Жильбер ничего не ответил — он был очень взволнован. Страдание, заставлявшее Андре содрогаться всем телом, передалось Жильберу.
— Что с вами, господин Жильбер? — продолжала Андре. — Почему вы смотрите на меня так жалостливо? Должно быть, вас что-то огорчает? Что же, скажите на милость?
— Вы желаете узнать? — печально спросил Жильбер, улавливая скрытую насмешку, несмотря на ее участливый тон.
— Да.
— Что ж, извольте: меня огорчает то, что вы страдаете, мадмуазель, — отвечал Жильбер.
— А кто вам сказал, что я страдаю?
— Я это вижу — Я не страдаю, вы ошибаетесь, — проговорила Анд-ре, еще раз вытерев лицо платком.
Жильбер почувствовал, как в его сердце закипает ярость, но он решил подавить ее.
— Прощу прощения, мадмуазель, — молвил он, — однако я слышал рыдания.
— Так вы подслушивали? Прекрасно!..
— Мадмуазель! Это случайность… — пролепетал Жильбер, чувствуя, что вынужден солгать.
— Случайность? Я в отчаянии, господин Жильбер, что случай привел вас ко мне. Но с какой стати рыдания, которые вы слышали, вас огорчили? Отвечайте!
— Я не могу видеть, как женщина плачет, — ответил Жильбер тоном, который не понравился Андре.
— Уж не вздумалось ли господину Жильберу увидеть во мне женщину? — высокомерно проговорила девушка. — Я никого не прошу проявлять ко мне внимание, тем более — господина Жильбера!
— Мадмуазель! — заговорил Жильбер, укоризненно качая головой. — Вы напрасно так резки со мной. Я увидел, что вы грустны, и опечалился. Я услыхал, как после отъезда господина Филиппа вы сказали, что отныне вы одна в целом свете. Нет же, нет, мадмуазель! Потому что есть я, нет ни одного человека, который был бы вам предан больше, чем я! Повторяю: никогда мадмуазель де Таверне не будет одинока, пока в моей голове есть мысли, пока бьется мое сердце, пока я готов протянуть руку помощи.
Жильбер был очень хорош в эту минуту; он был благороден и беззаветно предан, хотя и произнес эти слова со всей безыскусственностью, какой требовала от него почтительность.

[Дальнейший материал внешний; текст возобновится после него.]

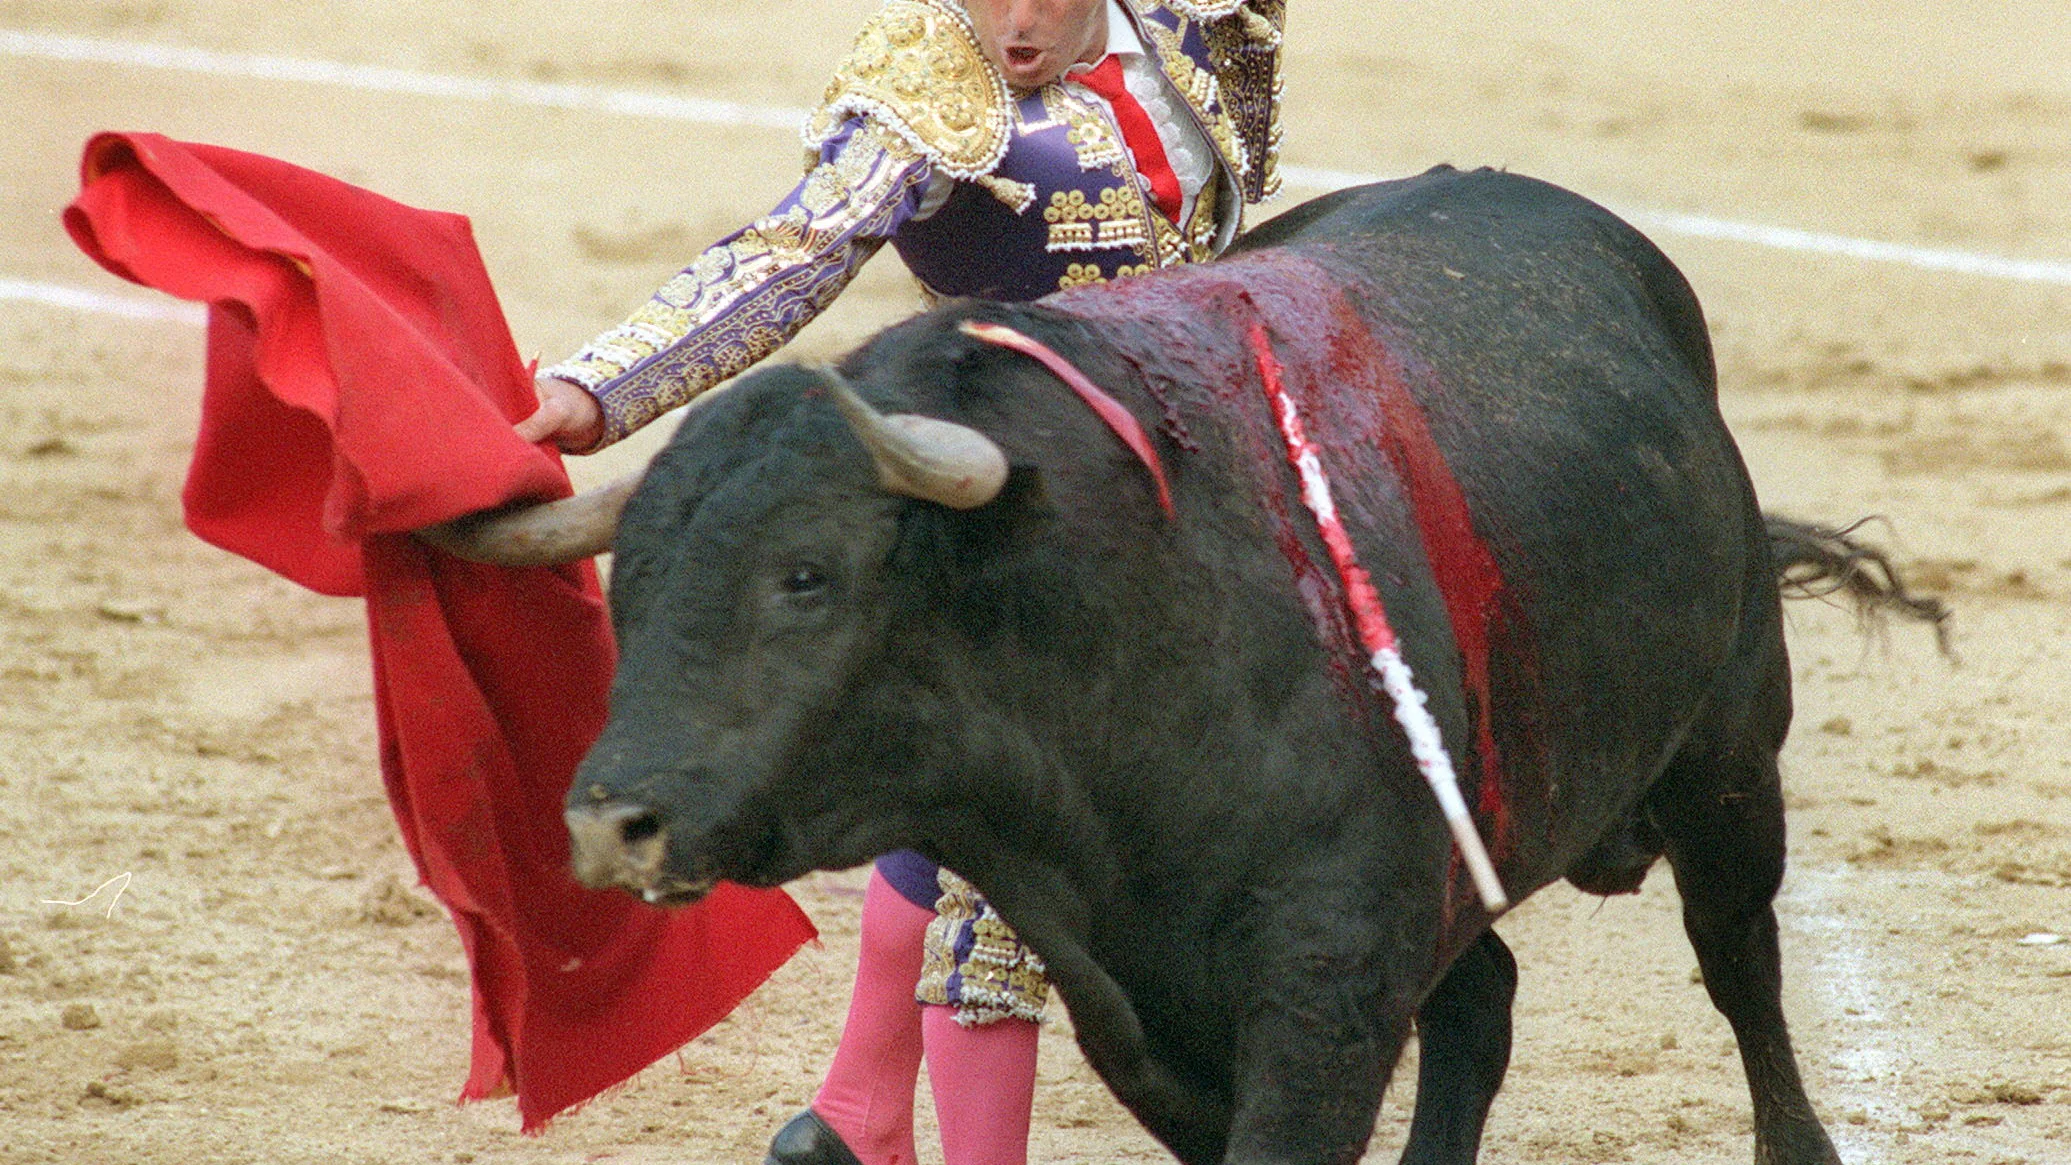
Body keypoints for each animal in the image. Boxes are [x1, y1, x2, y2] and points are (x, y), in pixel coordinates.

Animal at [428, 166, 1946, 1165]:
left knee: (1738, 957)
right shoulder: (1135, 998)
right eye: (628, 584)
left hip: (1729, 755)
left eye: (806, 575)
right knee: (1485, 1006)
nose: (610, 822)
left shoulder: (1321, 990)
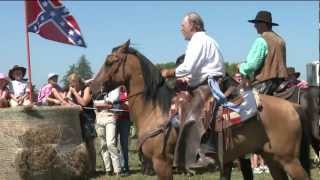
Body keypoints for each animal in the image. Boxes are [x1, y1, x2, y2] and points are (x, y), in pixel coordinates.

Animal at [89, 40, 310, 179]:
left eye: (109, 62)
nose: (92, 88)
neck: (155, 110)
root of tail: (293, 106)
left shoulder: (162, 163)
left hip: (289, 159)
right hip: (272, 158)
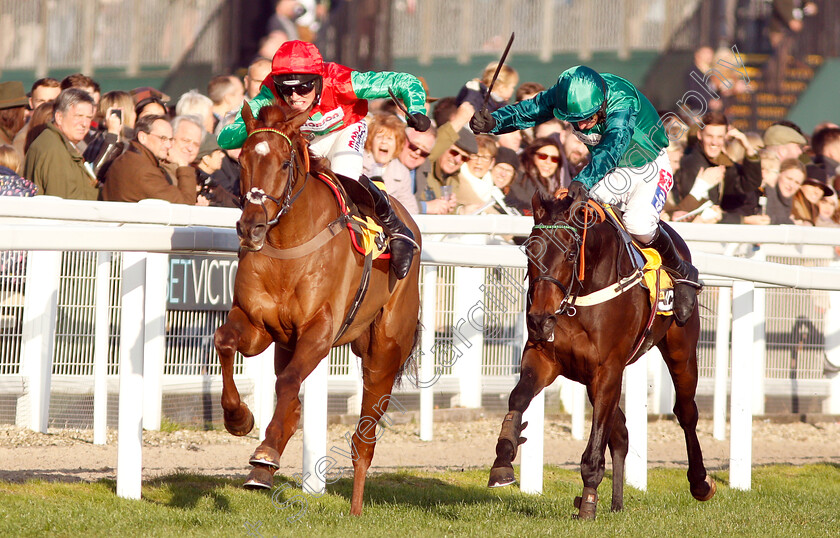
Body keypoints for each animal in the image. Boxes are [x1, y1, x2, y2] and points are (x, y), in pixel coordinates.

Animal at [210, 101, 420, 516]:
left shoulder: (321, 331)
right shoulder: (258, 325)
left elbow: (290, 383)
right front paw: (239, 419)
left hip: (384, 354)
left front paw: (265, 451)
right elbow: (225, 342)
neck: (288, 245)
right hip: (287, 343)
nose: (251, 227)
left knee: (363, 440)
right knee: (292, 408)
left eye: (284, 164)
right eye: (242, 160)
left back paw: (355, 509)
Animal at [488, 193, 720, 516]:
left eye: (570, 255)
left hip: (681, 351)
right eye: (530, 252)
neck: (579, 298)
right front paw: (503, 459)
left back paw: (699, 482)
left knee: (686, 412)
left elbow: (598, 434)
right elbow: (518, 398)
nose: (539, 320)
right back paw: (617, 503)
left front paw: (587, 502)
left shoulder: (608, 368)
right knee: (621, 432)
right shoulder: (545, 358)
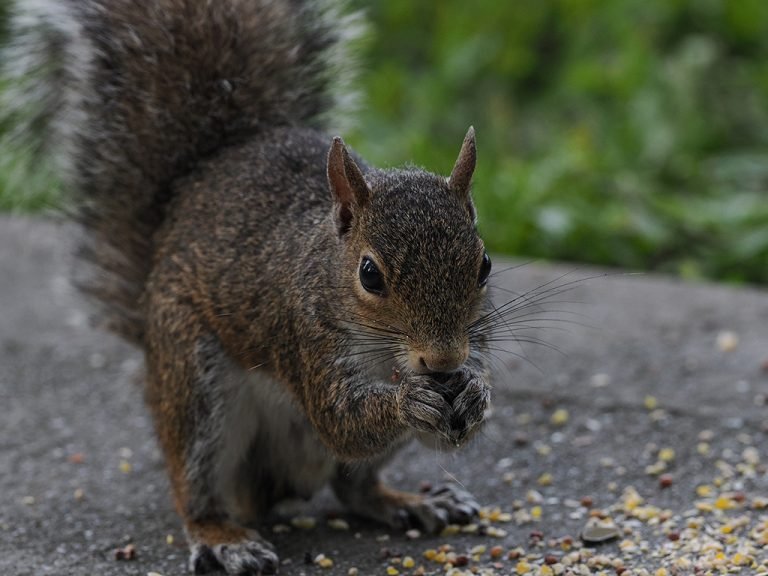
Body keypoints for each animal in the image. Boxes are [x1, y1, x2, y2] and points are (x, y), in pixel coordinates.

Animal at [8, 0, 493, 573]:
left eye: (484, 265)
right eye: (369, 274)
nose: (443, 361)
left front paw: (476, 394)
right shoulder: (304, 337)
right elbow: (340, 421)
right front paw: (408, 402)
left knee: (354, 487)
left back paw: (408, 501)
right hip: (193, 381)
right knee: (197, 489)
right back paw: (223, 537)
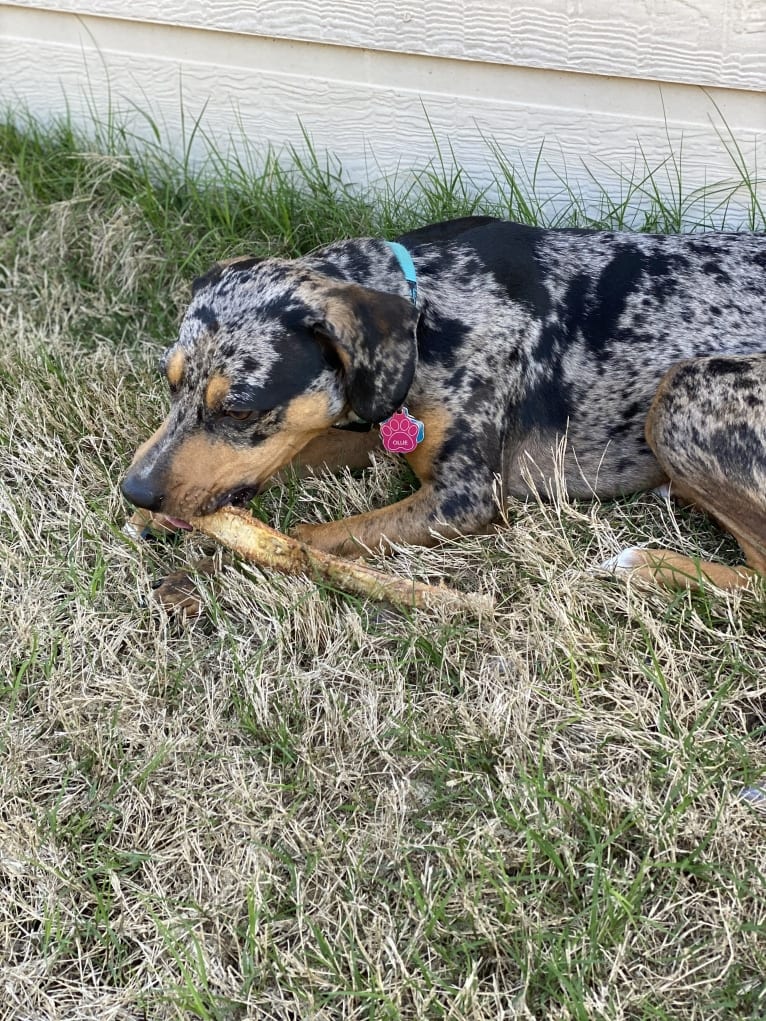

Но, как мы уже говорили, все в молодом человеке раздражало Андре, оскорбляло ее чувства и заставляло ее говорить грубости, словно каждое его почтительное слово было для нее ругательством, все его мольбы — вызовом Она хотела было встать, чтобы резким движением подчеркнуть свое презрение, однако вновь охватившая ее дрожь помешала ей подняться со скамейки. Кроме того, она подумала, что если она встанет, то кто-нибудь может увидеть ее с Жильбером. И она продолжала сидеть; она решила раз навсегда отделаться от надоедливого насекомого.
— Мне кажется, я уже говорила вам о том, что вы мне не нравитесь, господин Жильбер; ваш голос меня раздражает, мне противны ваши философские разглагольствования. Зачем же вы упрямо пытаетесь со мной заговаривать?
— Мадмуазель! — заговорил Жильбер, побледнев, но сдержавшись. — Разве можно раздражить порядочную женщину, выразив ей свое расположение? Честный человек достоин любого другого человека, а вы обходитесь со мной так жестоко! Ведь я, может быть, заслуживаю вашего расположения более, чем кто-либо иной, и горячо сожалею о том, что вы не замечаете меня.